### What needs to be done
Turn every line of the material below into a numbered list, skipping blank lines. Leave the pictures out of your answer.
-- Supplied records follows --
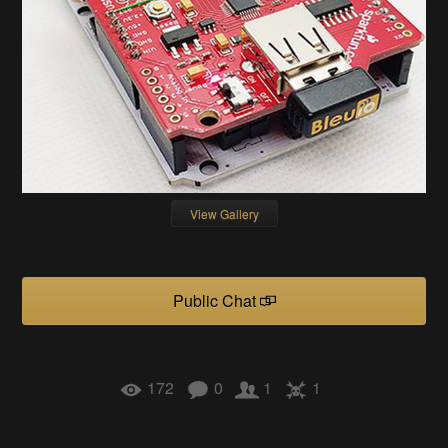
View Gallery
Public Chat
172
0
1
1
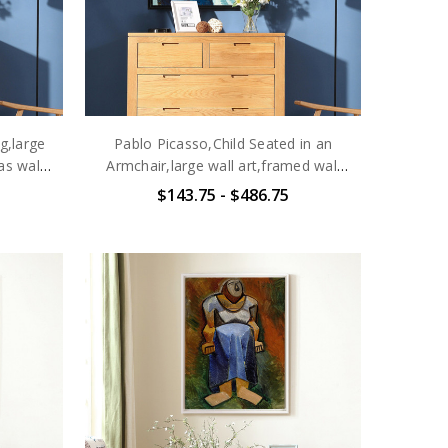
g,large
Pablo Picasso,Child Seated in an
as wall
Armchair,large wall art,framed wall
4
art,canvas wall art,large
$143.75 - $486.75
canvas,M6465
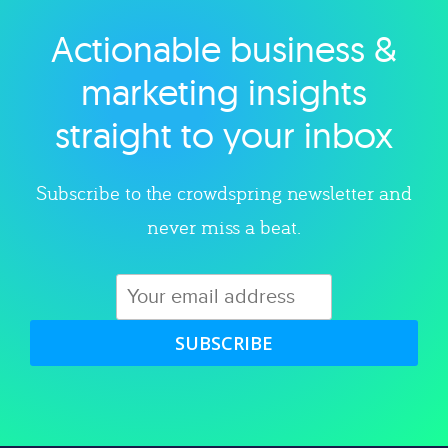
Actionable business &
Explore category
marketing insights
straight to your inbox
Subscribe to the crowdspring newsletter and
never miss a beat.
SUBSCRIBE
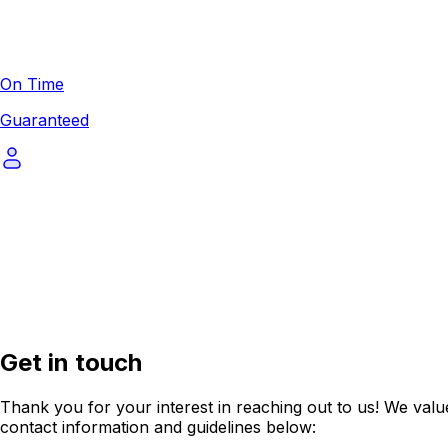
On Time
Guaranteed
Get in touch
Thank you for your interest in reaching out to us! We value
contact information and guidelines below:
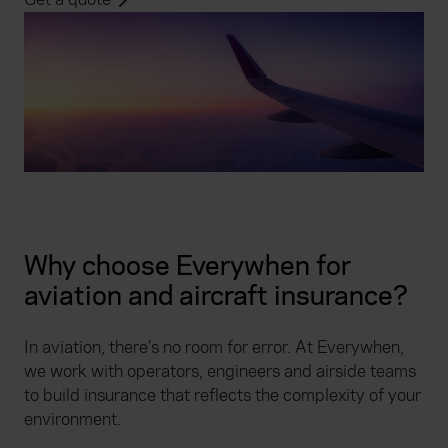
Why choose Everywhen for
aviation and aircraft insurance?
In aviation, there’s no room for error. At Everywhen,
we work with operators, engineers and airside teams
to build insurance that reflects the complexity of your
environment.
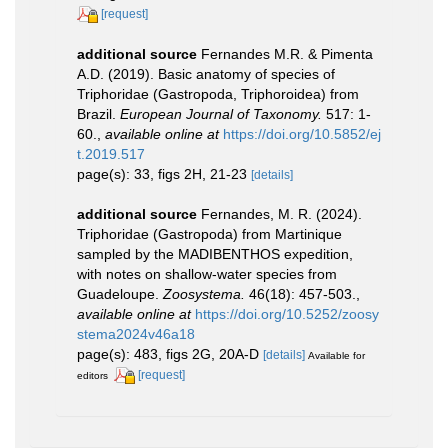
[request]
additional source
Fernandes M.R. & Pimenta
A.D. (2019). Basic anatomy of species of
Triphoridae (Gastropoda, Triphoroidea) from
Brazil.
European Journal of Taxonomy.
517: 1-
60.
,
available online at
https://doi.org/10.5852/ej
t.2019.517
page(s): 33, figs 2H, 21-23
[details]
additional source
Fernandes, M. R. (2024).
Triphoridae (Gastropoda) from Martinique
sampled by the MADIBENTHOS expedition,
with notes on shallow-water species from
Guadeloupe.
Zoosystema.
46(18): 457-503.
,
available online at
https://doi.org/10.5252/zoosy
stema2024v46a18
page(s): 483, figs 2G, 20A-D
[details]
Available for
[request]
editors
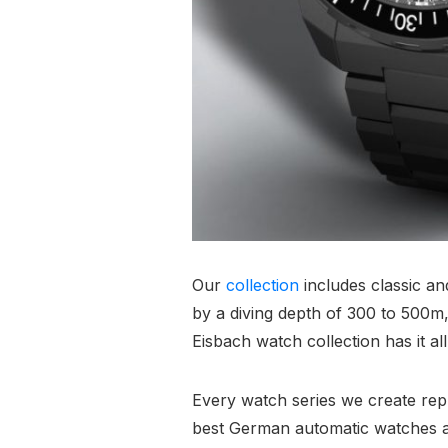
Our
collection
includes classic a
by a diving depth of 300 to 500m, 
Eisbach watch collection has it all
Every watch series we create repre
best German automatic watches a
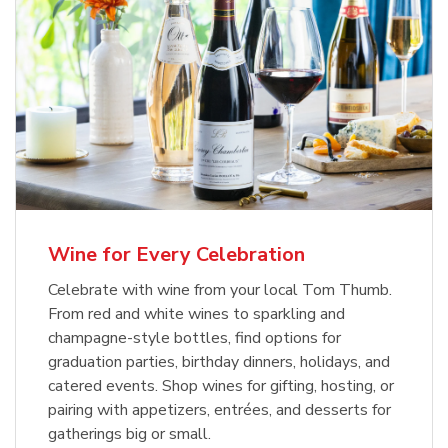
Wine for Every Celebration
Celebrate with wine from your local Tom Thumb.
From red and white wines to sparkling and
champagne-style bottles, find options for
graduation parties, birthday dinners, holidays, and
catered events. Shop wines for gifting, hosting, or
pairing with appetizers, entrées, and desserts for
gatherings big or small.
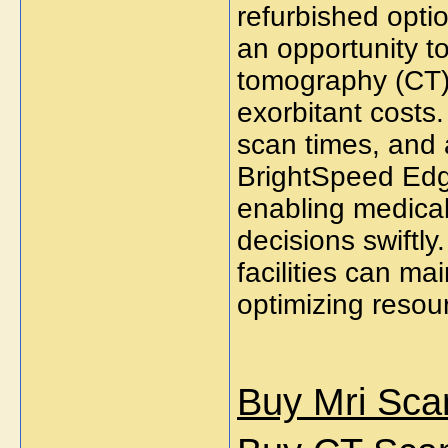
refurbished optio
an opportunity 
tomography (CT) 
exorbitant costs.
scan times, and 
BrightSpeed Edge
enabling medical
decisions swiftly.
facilities can mai
optimizing resour
Buy Mri Sca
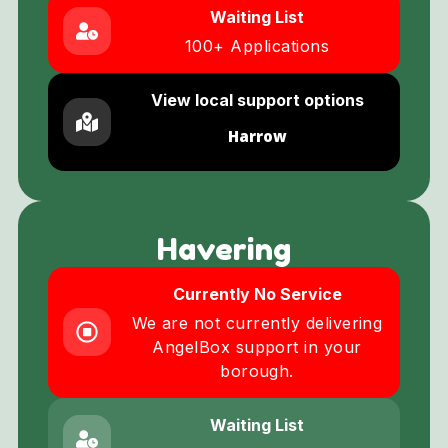
Waiting List
100+ Applications
View local support options
Harrow
Havering
Currently No Service
We are not currently delivering
AngelBox support in your
borough.
Waiting List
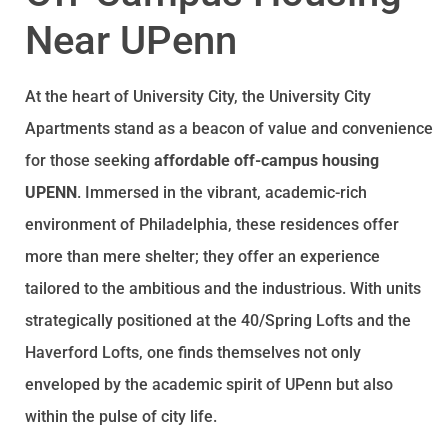
Near UPenn
At the heart of University City, the University City
Apartments stand as a beacon of value and convenience
for those seeking
affordable off-campus housing
UPENN
. Immersed in the vibrant, academic-rich
environment of Philadelphia, these residences offer
more than mere shelter; they offer an experience
tailored to the ambitious and the industrious. With units
strategically positioned at the 40/Spring Lofts and the
Haverford Lofts, one finds themselves not only
enveloped by the academic spirit of UPenn but also
within the pulse of city life.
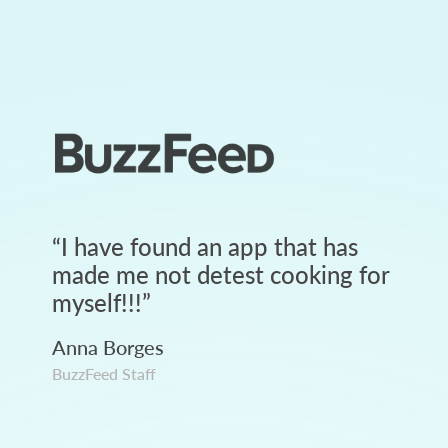
“
I have found an app that has
made me not detest cooking for
myself!!!
”
Anna Borges
BuzzFeed Staff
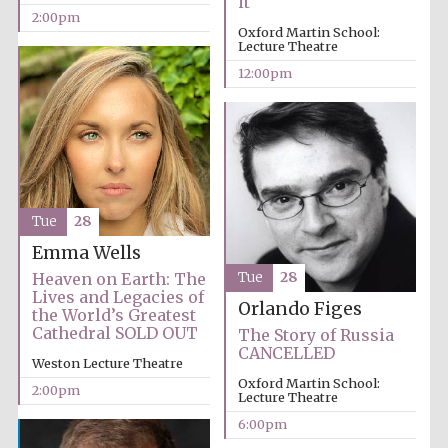
it
2:00pm
Oxford Martin School:
Lecture Theatre
12:00pm
Tue
28
Emma Wells
Heaven on Earth: The
Tue
28
Lives and Legacies of
Orlando Figes
the World’s Greatest
Cathedral SOLD OUT
The Story of Russia
CANCELLED
Weston Lecture Theatre
Oxford Martin School:
2:00pm
Lecture Theatre
6:00pm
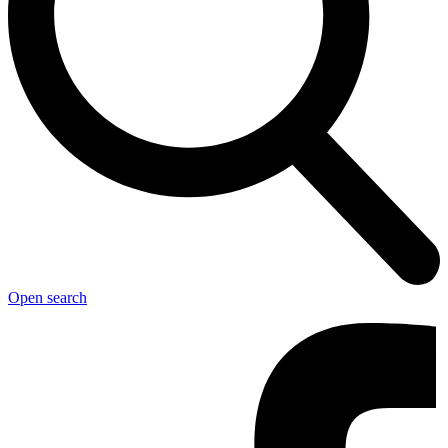
Open search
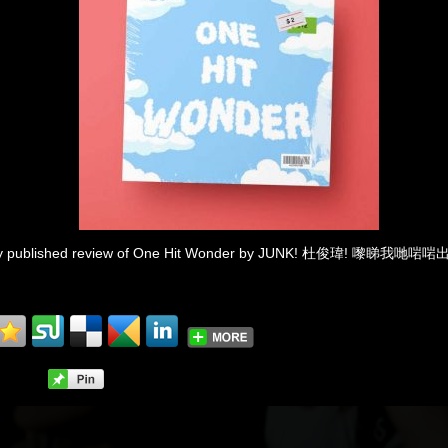
ewly published review of One Hit Wonder by JUNK! 杜俊瑋! 嚟睇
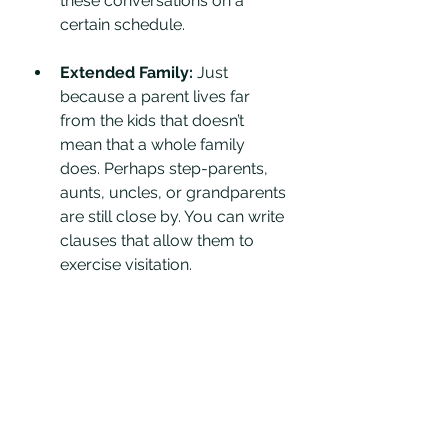
these conversations on a 
certain schedule. 
Extended Family: 
Just 
because a parent lives far 
from the kids that doesn’t 
mean that a whole family 
does. Perhaps step-parents, 
aunts, uncles, or grandparents 
are still close by. You can write 
clauses that allow them to 
exercise visitation.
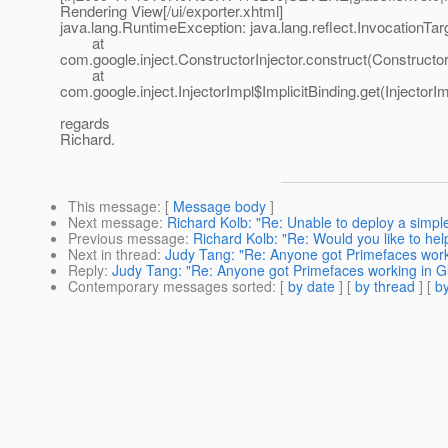
Rendering View[/ui/exporter.xhtml]
java.lang.RuntimeException: java.lang.reflect.InvocationTa
at
com.google.inject.ConstructorInjector.construct(Constructor
at
com.google.inject.InjectorImpl$ImplicitBinding.get(InjectorI
regards
Richard.
This message
: [
Message body
]
Next message
:
Richard Kolb: "Re: Unable to deploy a simple
Previous message
:
Richard Kolb: "Re: Would you like to he
Next in thread
:
Judy Tang: "Re: Anyone got Primefaces worki
Reply
:
Judy Tang: "Re: Anyone got Primefaces working in Gl
Contemporary messages sorted
: [
by date
] [
by thread
] [
by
-- Supplied records concluded --
### Exercise solution
1. View Gallery
2. Public Chat
3. 172
4. 0
5. 1
6. 1
7. g,large
8. Pablo Picasso,Child Seated in an
9. as wall
10. Armchair,large wall art,framed wall
11. 4
12. art,canvas wall art,large
13. $143.75 - $486.75
14. canvas,M6465
15. Actionable business &
16. Explore category
17. marketing insights
18. straight to your inbox
19. Subscribe to the crowdspring newsletter and
20. never miss a beat.
21. SUBSCRIBE
22. On Time
23. Guaranteed
24. Get in touch
25. Thank you for your interest in reaching out to us! We value
26. contact information and guidelines below:
27. Why choose Everywhen for
28. aviation and aircraft insurance?
29. In aviation, there’s no room for error. At Everywhen,
30. we work with operators, engineers and airside teams
31. to build insurance that reflects the complexity of your
32. environment.
33. [request]
34. additional source
35. Fernandes M.R. & Pimenta
36. A.D. (2019). Basic anatomy of species of
37. Triphoridae (Gastropoda, Triphoroidea) from
38. Brazil.
39. European Journal of Taxonomy.
40. 517: 1-
41. 60.
42. ,
43. available online at
44. https://doi.org/10.5852/ej
45. t.2019.517
46. page(s): 33, figs 2H, 21-23
47. [details]
48. additional source
49. Fernandes, M. R. (2024).
50. Triphoridae (Gastropoda) from Martinique
51. sampled by the MADIBENTHOS expedition,
52. with notes on shallow-water species from
53. Guadeloupe.
54. Zoosystema.
55. 46(18): 457-503.
56. ,
57. available online at
58. https://doi.org/10.5252/zoosy
59. stema2024v46a18
60. page(s): 483, figs 2G, 20A-D
61. [details]
62. Available for
63. [request]
64. editors
65. Our
66. collection
67. includes classic a
68. by a diving depth of 300 to 500m, 
69. Eisbach watch collection has it all
70. Every watch series we create repre
71. best German automatic watches a
72. Wine for Every Celebration
73. Celebrate with wine from your local Tom Thumb.
74. From red and white wines to sparkling and
75. champagne-style bottles, find options for
76. graduation parties, birthday dinners, holidays, and
77. catered events. Shop wines for gifting, hosting, or
78. pairing with appetizers, entrées, and desserts for
79. gatherings big or small.
80. refurbished optio
81. an opportunity 
82. tomography (CT) 
83. exorbitant costs.
84. scan times, and 
85. BrightSpeed Edge
86. enabling medical
87. decisions swiftly.
88. facilities can mai
89. optimizing resour
90. Buy Mri Sca
91. Waiting List
92. 100+ Applications
93. View local support options
94. Harrow
95. Havering
96. Currently No Service
97. We are not currently delivering
98. AngelBox support in your
99. borough.
100. Waiting List
101. Near UPenn
102. At the heart of University City, the University City
103. Apartments stand as a beacon of value and convenience
104. for those seeking
105. affordable off-campus housing
106. UPENN
107. . Immersed in the vibrant, academic-rich
108. environment of Philadelphia, these residences offer
109. more than mere shelter; they offer an experience
110. tailored to the ambitious and the industrious. With units
111. strategically positioned at the 40/Spring Lofts and the
112. Haverford Lofts, one finds themselves not only
113. enveloped by the academic spirit of UPenn but also
114. within the pulse of city life.
115. “
116. I have found an app that has
117. made me not detest cooking for
118. myself!!!
119. ”
120. Anna Borges
121. BuzzFeed Staff
122. it
123. 2:00pm
124. Oxford Martin School:
125. Lecture Theatre
126. 12:00pm
127. Tue
128. 28
129. Emma Wells
130. Heaven on Earth: The
131. Tue
132. 28
133. Lives and Legacies of
134. Orlando Figes
135. the World’s Greatest
136. Cathedral SOLD OUT
137. The Story of Russia
138. CANCELLED
139. Weston Lecture Theatre
140. Oxford Martin School:
141. 2:00pm
142. Lecture Theatre
143. 6:00pm
144. Open search
145. ewly published review of One Hit Wonder by JUNK! 杜俊瑋! 嚟睇
146. these conversations on a 
147. certain schedule. 
148. Extended Family: 
149. Just 
150. because a parent lives far 
151. from the kids that doesn’t 
152. mean that a whole family 
153. does. Perhaps step-parents, 
154. aunts, uncles, or grandparents 
155. are still close by. You can write 
156. clauses that allow them to 
157. exercise visitation.
158. Rendering View[/ui/exporter.xhtml]
159. java.lang.RuntimeException: java.lang.reflect.InvocationTa
160. at
161. com.google.inject.ConstructorInjector.construct(Constructor
162. at
163. com.google.inject.InjectorImpl$ImplicitBinding.get(InjectorI
164. regards
165. Richard.
166. This message
167. : [
168. Message body
169. ]
170. Next message
171. :
172. Richard Kolb: "Re: Unable to deploy a simple
173. Previous message
174. :
175. Richard Kolb: "Re: Would you like to he
176. Next in thread
177. :
178. Judy Tang: "Re: Anyone got Primefaces worki
179. Reply
180. :
181. Judy Tang: "Re: Anyone got Primefaces working in Gl
182. Contemporary messages sorted
183. : [
184. by date
185. ] [
186. by thread
187. ] [
188. by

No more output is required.